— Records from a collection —
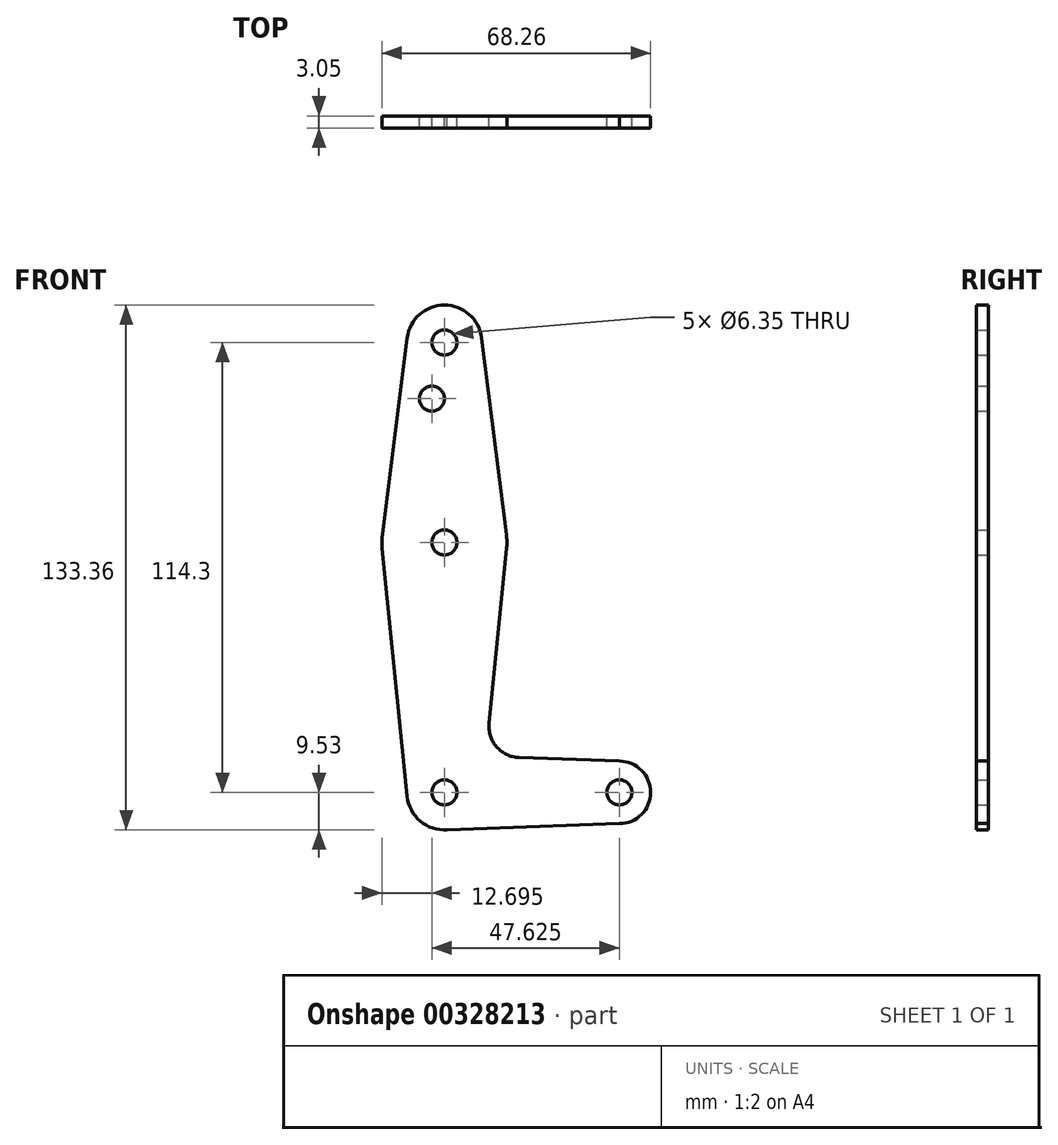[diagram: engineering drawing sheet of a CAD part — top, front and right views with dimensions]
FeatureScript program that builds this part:
annotation { "Feature Type Name" : "Feature", "Feature Type Description" : "" }
export const myFeature = defineFeature(function(context is Context, id is Id, definition is map)
    precondition{}
    {
        {
            var Q0;
            Q0=qCreatedBy(makeId("Front.planeOp"),FACE);
            var sketch = newSketch(context, id + "F0", { "sketchPlane" : qUnion([Q0])});
            skLineSegment(sketch, "E0", {"start": v(0, 0) * mm, "end": v(0, 114.3) * mm, "construction": true});
            skLineSegment(sketch, "E1", {"start": v(0, 0) * mm, "end": v(44.45, 0) * mm, "construction": true});
            skCircle(sketch, "E2", {"center": v(0, 114.3) * mm, "radius": 9.53 * mm});
            skCircle(sketch, "E3", {"center": v(0, 0) * mm, "radius": 9.53 * mm});
            skCircle(sketch, "E4", {"center": v(44.45, 0) * mm, "radius": 7.94 * mm});
            skCircle(sketch, "E5", {"center": v(0, 63.5) * mm, "radius": 15.88 * mm});
            skLineSegment(sketch, "E6", {"start": v(9.45, 115.5) * mm, "end": v(15.75, 65.48) * mm});
            skLineSegment(sketch, "E7", {"start": v(-15.8, 61.91) * mm, "end": v(-9.48, -0.95) * mm});
            skLineSegment(sketch, "E8", {"start": v(0, -9.53) * mm, "end": v(44.45, -7.94) * mm});
            skLineSegment(sketch, "E9", {"start": v(-9.45, 115.5) * mm, "end": v(-15.75, 65.48) * mm});
            skCircle(sketch, "E10", {"center": v(0, 114.3) * mm, "radius": 3.18 * mm});
            skCircle(sketch, "E11", {"center": v(0, 63.5) * mm, "radius": 3.18 * mm});
            skCircle(sketch, "E12", {"center": v(0, 0) * mm, "radius": 3.18 * mm});
            skCircle(sketch, "E13", {"center": v(44.45, 0) * mm, "radius": 3.18 * mm});
            skCircle(sketch, "E14", {"center": v(-3.18, 100.03) * mm, "radius": 3.18 * mm});
            skLineSegment(sketch, "E15", {"start": v(44.45, 7.94) * mm, "end": v(18.97, 8.85) * mm});
            skLineSegment(sketch, "E16", {"start": v(15.8, 61.91) * mm, "end": v(11.34, 17.6) * mm});
            skPoint(sketch, "E17.newPointB", {"position": v(0, 9.53) * mm});
            skArc(sketch, "E17.filletArc", {"start": v(11.34, 17.6) * mm, "mid": v(13.26, 11.57) * mm, "end": v(18.97, 8.85) * mm});
            skSolve(sketch);
        }
        {
            var Q0;
            Q0 = qSketchRegion(id + "F0", true);
            extrude(context, id + "F1", {"entities" : qUnion([Q0]), "depth" : 3.05 * mm});
        }
    });
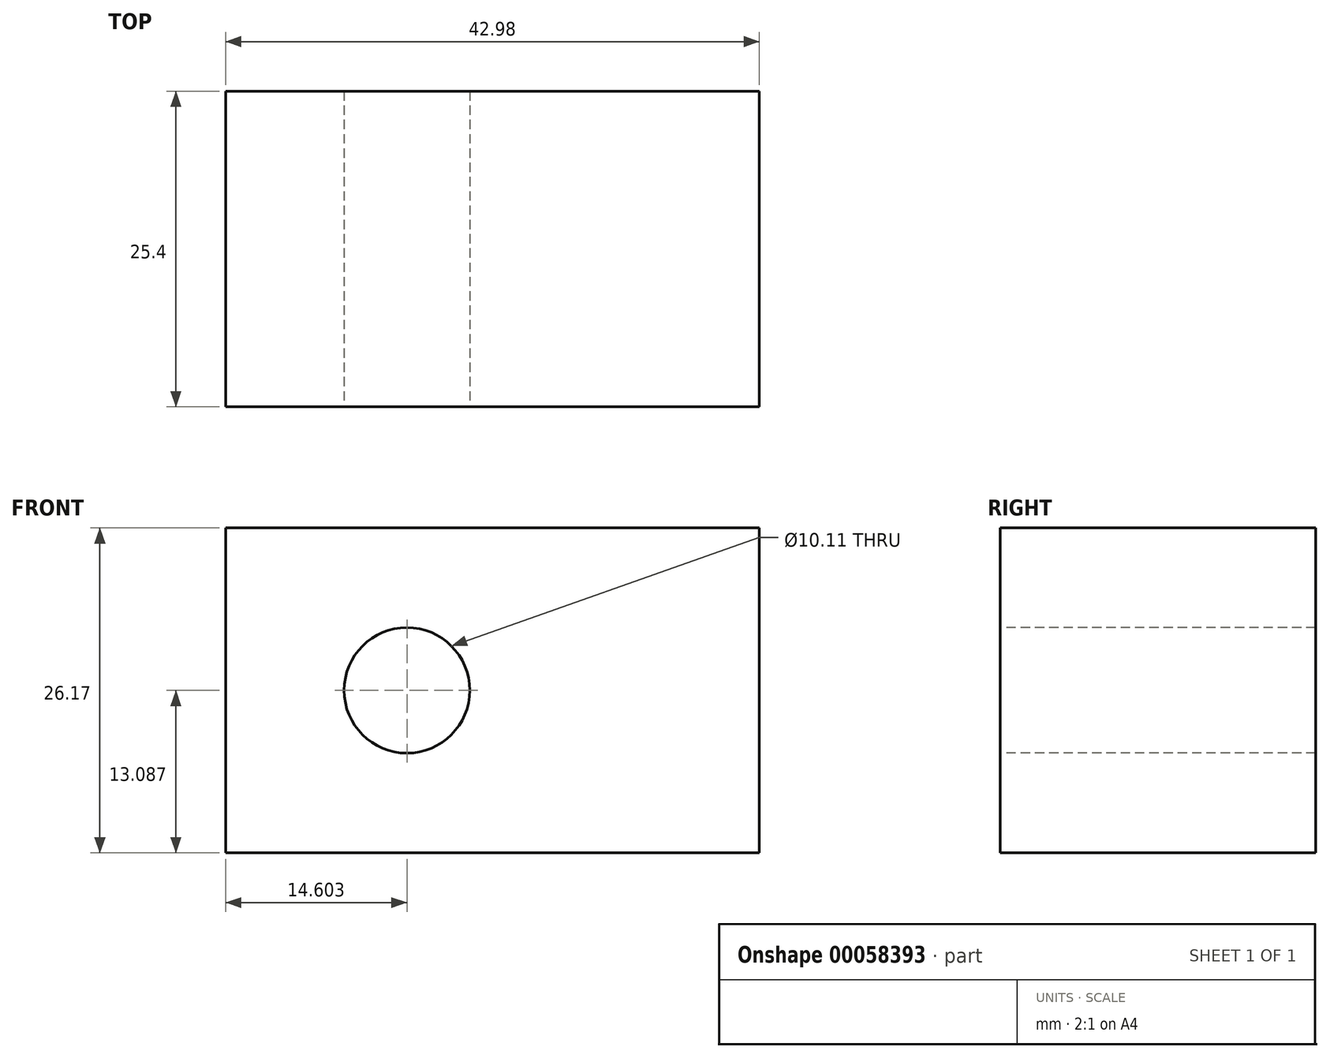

— GIVEN REQUEST —
Transcribe all of the lines above without any changes, leaving out the pictures.

— CORRECT RESPONSE —
[diagram: engineering drawing sheet of a CAD part — top, front and right views with dimensions]
FeatureScript program that builds this part:
annotation { "Feature Type Name" : "Feature", "Feature Type Description" : "" }
export const myFeature = defineFeature(function(context is Context, id is Id, definition is map)
    precondition{}
    {
        {
            var Q0;
            Q0=qCreatedBy(makeId("Front.planeOp"),FACE);
            var sketch = newSketch(context, id + "F0", { "sketchPlane" : qUnion([Q0])});
            skLineSegment(sketch, "E0", {"start": v(0, 0) * mm, "end": v(0, 114.3) * mm, "construction": true});
            skLineSegment(sketch, "E1", {"start": v(0, 0) * mm, "end": v(44.45, 0) * mm, "construction": true});
            skCircle(sketch, "E2", {"center": v(0, 114.3) * mm, "radius": 9.53 * mm});
            skCircle(sketch, "E3", {"center": v(0, 0) * mm, "radius": 9.53 * mm});
            skCircle(sketch, "E4", {"center": v(44.45, 0) * mm, "radius": 7.94 * mm});
            skCircle(sketch, "E5", {"center": v(0, 63.5) * mm, "radius": 15.88 * mm});
            skLineSegment(sketch, "E6", {"start": v(9.45, 115.5) * mm, "end": v(15.75, 65.48) * mm});
            skLineSegment(sketch, "E7", {"start": v(-15.8, 61.91) * mm, "end": v(-9.48, -0.95) * mm});
            skLineSegment(sketch, "E8", {"start": v(0, -9.53) * mm, "end": v(44.45, -7.94) * mm});
            skLineSegment(sketch, "E9", {"start": v(-9.45, 115.5) * mm, "end": v(-15.75, 65.48) * mm});
            skCircle(sketch, "E10", {"center": v(0, 114.3) * mm, "radius": 3.18 * mm});
            skCircle(sketch, "E11", {"center": v(0, 63.5) * mm, "radius": 3.18 * mm});
            skCircle(sketch, "E12", {"center": v(0, 0) * mm, "radius": 3.18 * mm});
            skCircle(sketch, "E13", {"center": v(44.45, 0) * mm, "radius": 3.18 * mm});
            skCircle(sketch, "E14", {"center": v(-3.18, 100.03) * mm, "radius": 3.18 * mm});
            skLineSegment(sketch, "E15", {"start": v(44.45, 7.94) * mm, "end": v(18.97, 8.85) * mm});
            skLineSegment(sketch, "E16", {"start": v(15.8, 61.91) * mm, "end": v(11.34, 17.6) * mm});
            skPoint(sketch, "E17.newPointB", {"position": v(0, 9.53) * mm});
            skArc(sketch, "E17.filletArc", {"start": v(11.34, 17.6) * mm, "mid": v(13.26, 11.57) * mm, "end": v(18.97, 8.85) * mm});
            skSolve(sketch);
        }
        {
            var Q0;
            Q0 = qSketchRegion(id + "F0", true);
            extrude(context, id + "F1", {"entities" : qUnion([Q0]), "depth" : 3.05 * mm});
        }
    });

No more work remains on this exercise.